WORK INSTRUCTION
Below are the records; extract from them the line containing "middle pip: (203, 193)" to the line containing "index mcp: (167, 189)", both lines included, exactly and with no pictures.

EXTRACTED DATA
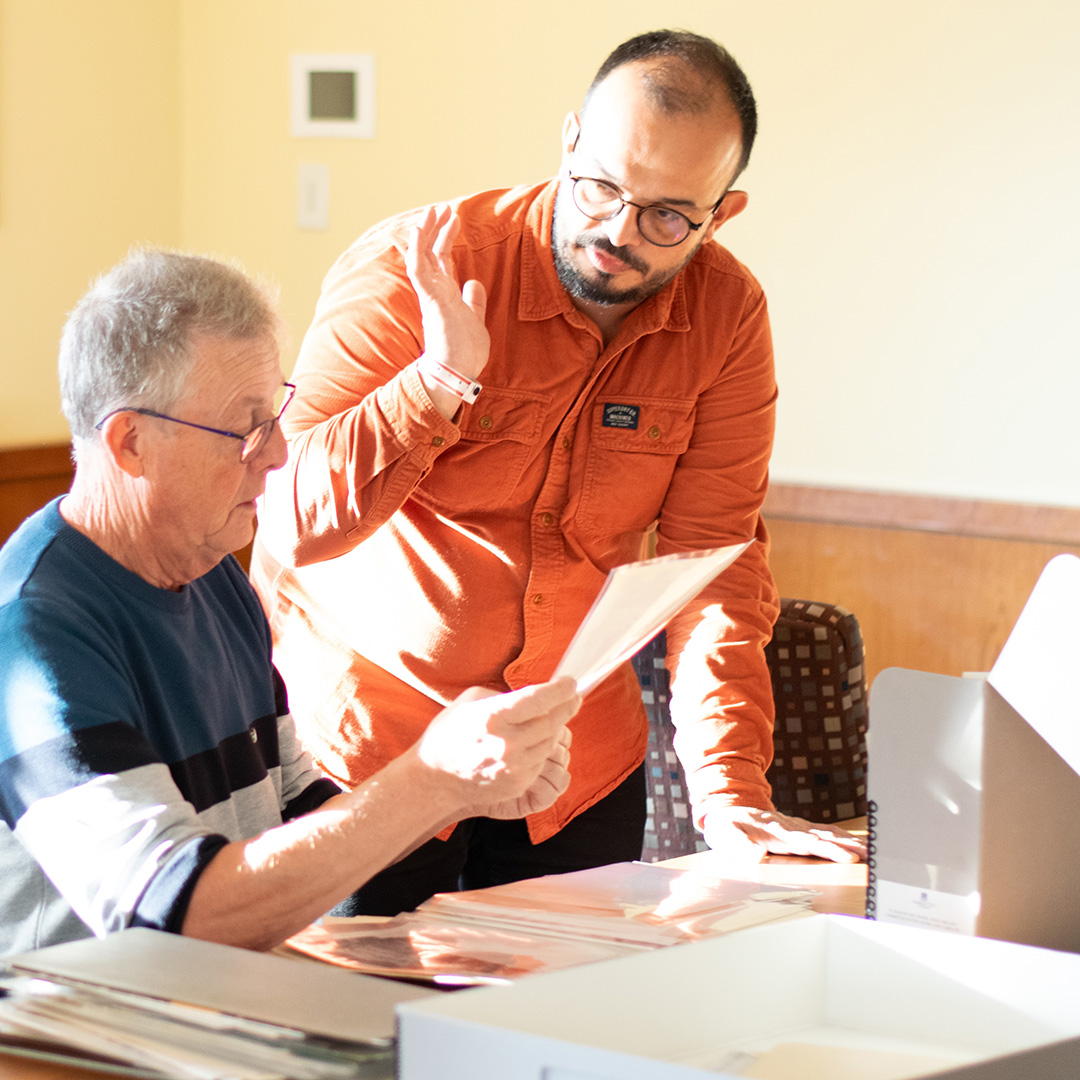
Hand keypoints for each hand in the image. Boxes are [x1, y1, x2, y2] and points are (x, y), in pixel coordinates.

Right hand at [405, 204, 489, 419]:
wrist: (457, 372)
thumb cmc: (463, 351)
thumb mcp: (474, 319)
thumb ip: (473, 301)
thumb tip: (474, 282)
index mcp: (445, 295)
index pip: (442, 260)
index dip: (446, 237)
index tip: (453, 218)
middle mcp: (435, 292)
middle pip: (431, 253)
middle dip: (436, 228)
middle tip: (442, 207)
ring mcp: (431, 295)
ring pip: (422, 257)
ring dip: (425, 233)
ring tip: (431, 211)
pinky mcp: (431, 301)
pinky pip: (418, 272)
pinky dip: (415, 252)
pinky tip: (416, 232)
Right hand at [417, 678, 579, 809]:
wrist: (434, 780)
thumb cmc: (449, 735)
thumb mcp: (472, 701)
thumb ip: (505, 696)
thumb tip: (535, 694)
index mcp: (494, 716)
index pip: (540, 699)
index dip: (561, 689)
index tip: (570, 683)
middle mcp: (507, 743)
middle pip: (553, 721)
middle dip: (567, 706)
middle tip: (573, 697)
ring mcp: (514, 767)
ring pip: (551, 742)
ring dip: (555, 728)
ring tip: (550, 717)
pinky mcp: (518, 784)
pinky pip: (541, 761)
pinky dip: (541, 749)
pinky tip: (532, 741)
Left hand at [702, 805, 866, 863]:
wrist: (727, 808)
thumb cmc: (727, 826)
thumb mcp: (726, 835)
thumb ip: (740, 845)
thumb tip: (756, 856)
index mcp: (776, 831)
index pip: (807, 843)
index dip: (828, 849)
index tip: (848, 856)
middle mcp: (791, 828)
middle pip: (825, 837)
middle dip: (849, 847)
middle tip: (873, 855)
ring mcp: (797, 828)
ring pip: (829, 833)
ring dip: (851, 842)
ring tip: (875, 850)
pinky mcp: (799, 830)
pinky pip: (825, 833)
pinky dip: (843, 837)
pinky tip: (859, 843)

* * *

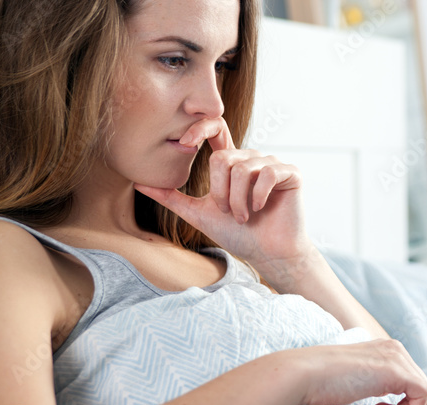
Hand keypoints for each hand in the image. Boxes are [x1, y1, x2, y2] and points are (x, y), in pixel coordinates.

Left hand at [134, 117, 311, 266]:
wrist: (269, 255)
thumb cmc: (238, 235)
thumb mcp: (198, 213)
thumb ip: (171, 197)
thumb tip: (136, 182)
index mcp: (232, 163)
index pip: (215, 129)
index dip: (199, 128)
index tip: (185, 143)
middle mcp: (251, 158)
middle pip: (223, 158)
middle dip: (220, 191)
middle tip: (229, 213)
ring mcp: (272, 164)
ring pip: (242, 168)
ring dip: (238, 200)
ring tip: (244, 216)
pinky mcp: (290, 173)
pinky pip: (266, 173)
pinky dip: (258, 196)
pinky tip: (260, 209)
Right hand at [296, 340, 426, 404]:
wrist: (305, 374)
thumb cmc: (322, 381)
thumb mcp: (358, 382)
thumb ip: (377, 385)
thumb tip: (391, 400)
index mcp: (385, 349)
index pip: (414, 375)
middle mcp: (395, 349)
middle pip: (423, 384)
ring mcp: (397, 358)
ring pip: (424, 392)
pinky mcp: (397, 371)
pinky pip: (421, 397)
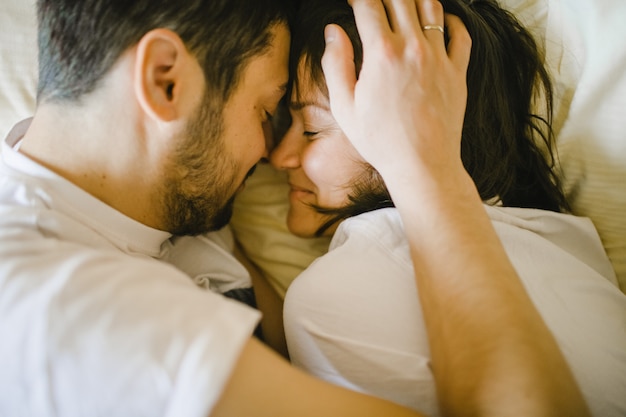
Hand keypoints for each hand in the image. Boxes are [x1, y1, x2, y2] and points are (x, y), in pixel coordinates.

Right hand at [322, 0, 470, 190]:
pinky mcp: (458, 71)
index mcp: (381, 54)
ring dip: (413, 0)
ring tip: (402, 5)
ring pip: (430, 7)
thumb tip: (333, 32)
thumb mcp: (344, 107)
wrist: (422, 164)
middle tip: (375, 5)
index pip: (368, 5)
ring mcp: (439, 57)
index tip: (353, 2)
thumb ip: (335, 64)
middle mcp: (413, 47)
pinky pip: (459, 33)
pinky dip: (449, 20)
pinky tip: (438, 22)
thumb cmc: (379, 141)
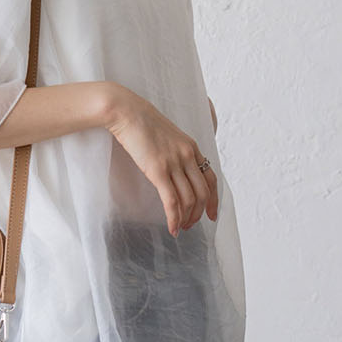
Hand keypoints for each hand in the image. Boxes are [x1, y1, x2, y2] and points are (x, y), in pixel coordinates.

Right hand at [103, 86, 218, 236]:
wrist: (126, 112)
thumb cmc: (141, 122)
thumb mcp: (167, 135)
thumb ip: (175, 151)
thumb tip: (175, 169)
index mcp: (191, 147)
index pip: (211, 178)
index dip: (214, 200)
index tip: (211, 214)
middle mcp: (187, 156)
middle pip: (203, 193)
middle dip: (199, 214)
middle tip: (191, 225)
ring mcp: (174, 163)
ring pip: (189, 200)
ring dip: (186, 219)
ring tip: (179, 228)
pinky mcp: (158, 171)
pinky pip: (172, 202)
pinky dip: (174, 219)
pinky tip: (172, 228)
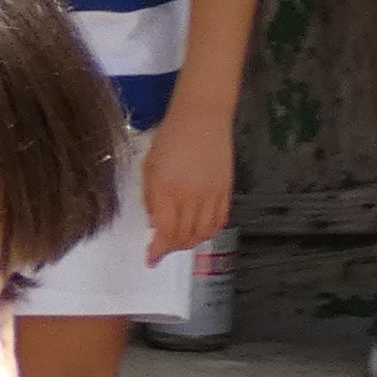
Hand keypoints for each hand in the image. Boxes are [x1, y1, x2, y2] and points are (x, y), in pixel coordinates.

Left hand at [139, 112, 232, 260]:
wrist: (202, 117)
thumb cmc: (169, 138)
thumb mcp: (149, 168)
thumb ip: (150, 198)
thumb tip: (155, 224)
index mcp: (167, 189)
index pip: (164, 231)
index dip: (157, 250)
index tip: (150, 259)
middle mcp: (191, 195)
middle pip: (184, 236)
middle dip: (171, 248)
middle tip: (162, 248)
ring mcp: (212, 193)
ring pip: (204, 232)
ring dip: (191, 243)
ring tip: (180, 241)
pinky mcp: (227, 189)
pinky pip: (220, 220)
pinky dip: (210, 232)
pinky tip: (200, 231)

==

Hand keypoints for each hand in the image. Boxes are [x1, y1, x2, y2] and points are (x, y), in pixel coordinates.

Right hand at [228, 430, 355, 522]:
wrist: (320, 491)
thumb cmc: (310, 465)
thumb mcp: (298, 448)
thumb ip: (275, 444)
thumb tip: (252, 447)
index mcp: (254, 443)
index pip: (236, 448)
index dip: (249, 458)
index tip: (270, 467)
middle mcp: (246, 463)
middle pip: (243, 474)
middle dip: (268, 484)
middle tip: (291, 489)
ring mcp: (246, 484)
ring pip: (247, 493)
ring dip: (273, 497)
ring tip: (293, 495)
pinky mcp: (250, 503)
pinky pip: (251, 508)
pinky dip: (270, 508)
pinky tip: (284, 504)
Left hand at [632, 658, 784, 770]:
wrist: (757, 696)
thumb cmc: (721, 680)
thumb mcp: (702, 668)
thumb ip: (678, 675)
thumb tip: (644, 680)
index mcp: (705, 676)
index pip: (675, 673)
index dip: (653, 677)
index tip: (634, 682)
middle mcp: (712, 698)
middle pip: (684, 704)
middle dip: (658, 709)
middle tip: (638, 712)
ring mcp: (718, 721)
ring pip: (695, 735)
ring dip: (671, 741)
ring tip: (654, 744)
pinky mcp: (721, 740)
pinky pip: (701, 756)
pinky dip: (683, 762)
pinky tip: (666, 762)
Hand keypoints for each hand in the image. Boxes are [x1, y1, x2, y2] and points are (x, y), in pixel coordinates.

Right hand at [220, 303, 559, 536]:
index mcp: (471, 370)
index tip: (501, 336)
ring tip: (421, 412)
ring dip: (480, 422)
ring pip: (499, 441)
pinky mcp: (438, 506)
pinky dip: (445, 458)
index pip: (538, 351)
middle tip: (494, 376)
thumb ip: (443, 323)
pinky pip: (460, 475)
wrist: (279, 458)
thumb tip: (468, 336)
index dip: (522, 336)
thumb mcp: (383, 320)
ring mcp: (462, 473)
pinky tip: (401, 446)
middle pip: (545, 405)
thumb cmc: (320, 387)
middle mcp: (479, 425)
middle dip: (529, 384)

OUTPUT OF THE TASK
middle pip: (203, 193)
middle dip: (199, 214)
middle tip: (191, 225)
ring mcp: (174, 163)
ring pip: (189, 200)
ring dip: (186, 219)
ring tip: (179, 228)
pinky mcp: (158, 171)
pinky pip: (172, 202)
pinky dip: (174, 219)
pinky tip: (172, 228)
Hand keypoints for each hand in the image. Boxes are [x1, y1, x2, y2] and points are (x, y), in pixel coordinates.

Left hand at [139, 112, 232, 260]:
wrist: (202, 117)
thumb cmc: (169, 138)
thumb mcp: (149, 168)
thumb ip: (150, 198)
thumb tip: (155, 224)
index mcp: (167, 189)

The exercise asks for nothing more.